*WHAT YOU HAVE TO DO*:
Put each line of the listing into a JSON list of strings, one string per line, starting with the line containing "Up Koshvani Pension Payment Detail और" and continuing through the end of the listing, both ends included. Omit blank lines and the pictures.

*LISTED RECORDS*:
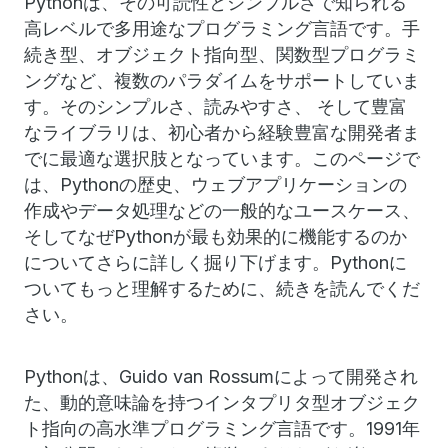
Pythonは、その可読性とシンプルさで知られる
高レベルで多用途なプログラミング言語です。手
続き型、オブジェクト指向型、関数型プログラミ
ングなど、複数のパラダイムをサポートしていま
す。そのシンプルさ、読みやすさ、 そして豊富
なライブラリは、初心者から経験豊富な開発者ま
でに最適な選択肢となっています。このページで
は、Pythonの歴史、ウェブアプリケーションの
作成やデータ処理などの一般的なユースケース、
そしてなぜPythonが最も効果的に機能するのか
についてさらに詳しく掘り下げます。Pythonに
ついてもっと理解するために、続きを読んでくだ
さい。
Pythonは、Guido van Rossumによって開発され
た、動的意味論を持つインタプリタ型オブジェク
ト指向の高水準プログラミング言語です。1991年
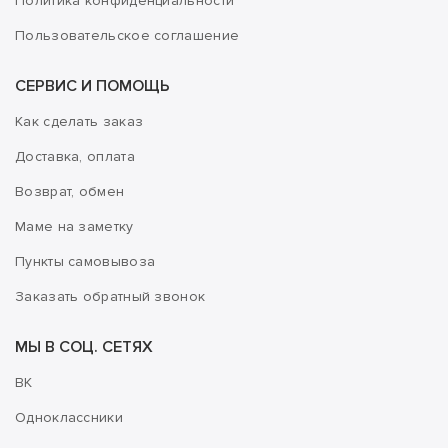
Политика конфиденциальности
Пользовательское соглашение
СЕРВИС И ПОМОЩЬ
Как сделать заказ
Доставка, оплата
Возврат, обмен
Маме на заметку
Пункты самовывоза
Заказать обратный звонок
МЫ В СОЦ. СЕТЯХ
ВК
Одноклассники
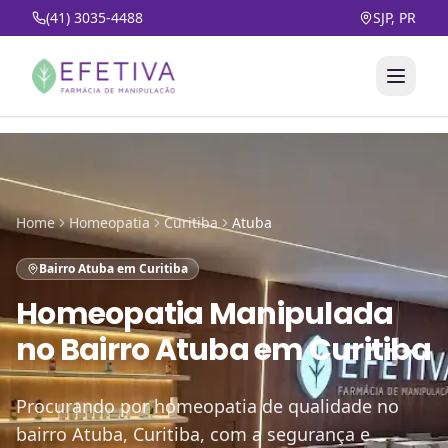
(41) 3035-4488
SJP, PR
Home
Homeopatia
Curitiba
Atuba
Bairro Atuba em Curitiba
Homeopatia Manipulada
no
Bairro Atuba em Curitiba
Procurando por homeopatia de qualidade no
bairro Atuba, Curitiba, com a segurança e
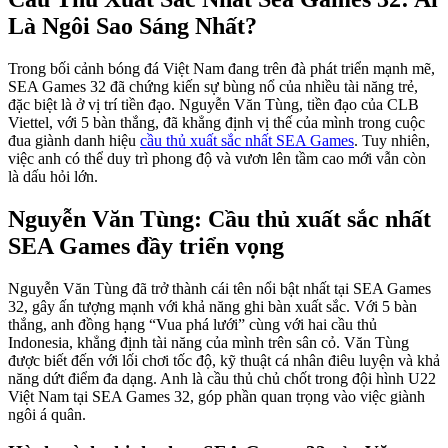
Là Ngôi Sao Sáng Nhất?
Trong bối cảnh bóng đá Việt Nam đang trên đà phát triển mạnh mẽ,
SEA Games 32 đã chứng kiến sự bùng nổ của nhiều tài năng trẻ,
đặc biệt là ở vị trí tiền đạo. Nguyễn Văn Tùng, tiền đạo của CLB
Viettel, với 5 bàn thắng, đã khẳng định vị thế của mình trong cuộc
đua giành danh hiệu
cầu thủ xuất sắc nhất SEA Games
. Tuy nhiên,
việc anh có thể duy trì phong độ và vươn lên tầm cao mới vẫn còn
là dấu hỏi lớn.
Nguyễn Văn Tùng: Cầu thủ xuất sắc nhất
SEA Games đầy triển vọng
Nguyễn Văn Tùng đã trở thành cái tên nổi bật nhất tại SEA Games
32, gây ấn tượng mạnh với khả năng ghi bàn xuất sắc. Với 5 bàn
thắng, anh đồng hạng “Vua phá lưới” cùng với hai cầu thủ
Indonesia, khẳng định tài năng của mình trên sân cỏ. Văn Tùng
được biết đến với lối chơi tốc độ, kỹ thuật cá nhân điêu luyện và khả
năng dứt điểm đa dạng. Anh là cầu thủ chủ chốt trong đội hình U22
Việt Nam tại SEA Games 32, góp phần quan trọng vào việc giành
ngôi á quân.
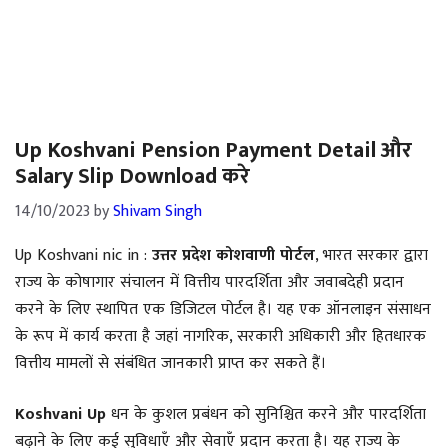
Up Koshvani Pension Payment Detail और
Salary Slip Download करे
14/10/2023
by
Shivam Singh
Up Koshvani nic in :
उत्तर प्रदेश कोशवाणी पोर्टल
, भारत सरकार द्वारा
राज्य के कोषागार संचालन में वित्तीय पारदर्शिता और जवाबदेही प्रदान
करने के लिए स्थापित एक डिजिटल पोर्टल है। यह एक ऑनलाइन संसाधन
के रूप में कार्य करता है जहां नागरिक, सरकारी अधिकारी और हितधारक
वित्तीय मामलों से संबंधित जानकारी प्राप्त कर सकते हैं।
Koshvani Up
धन के कुशल प्रबंधन को सुनिश्चित करने और पारदर्शिता
बढ़ाने के लिए कई सुविधाएँ और सेवाएँ प्रदान करता है। यह राज्य के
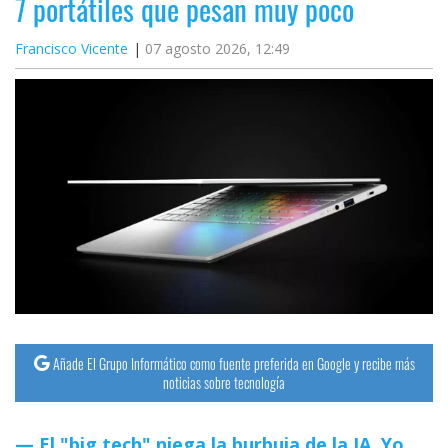
7 portátiles que pesan muy poco
Francisco Vicente
07 agosto 2026, 12:49
Añade El Grupo Informático como fuente preferida en Google y recibe más
noticias sobre tecnología
El "big tech" niega la burbuja de la IA. Yo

*TASK ANSWER*:
[
  "Up Koshvani Pension Payment Detail और",
  "Salary Slip Download करे",
  "14/10/2023",
  "by",
  "Shivam Singh",
  "Up Koshvani nic in :",
  "उत्तर प्रदेश कोशवाणी पोर्टल",
  ", भारत सरकार द्वारा",
  "राज्य के कोषागार संचालन में वित्तीय पारदर्शिता और जवाबदेही प्रदान",
  "करने के लिए स्थापित एक डिजिटल पोर्टल है। यह एक ऑनलाइन संसाधन",
  "के रूप में कार्य करता है जहां नागरिक, सरकारी अधिकारी और हितधारक",
  "वित्तीय मामलों से संबंधित जानकारी प्राप्त कर सकते हैं।",
  "Koshvani Up",
  "धन के कुशल प्रबंधन को सुनिश्चित करने और पारदर्शिता",
  "बढ़ाने के लिए कई सुविधाएँ और सेवाएँ प्रदान करता है। यह राज्य के",
  "7 portátiles que pesan muy poco",
  "Francisco Vicente",
  "07 agosto 2026, 12:49",
  "Añade El Grupo Informático como fuente preferida en Google y recibe más",
  "noticias sobre tecnología",
  "El \"big tech\" niega la burbuja de la IA. Yo"
]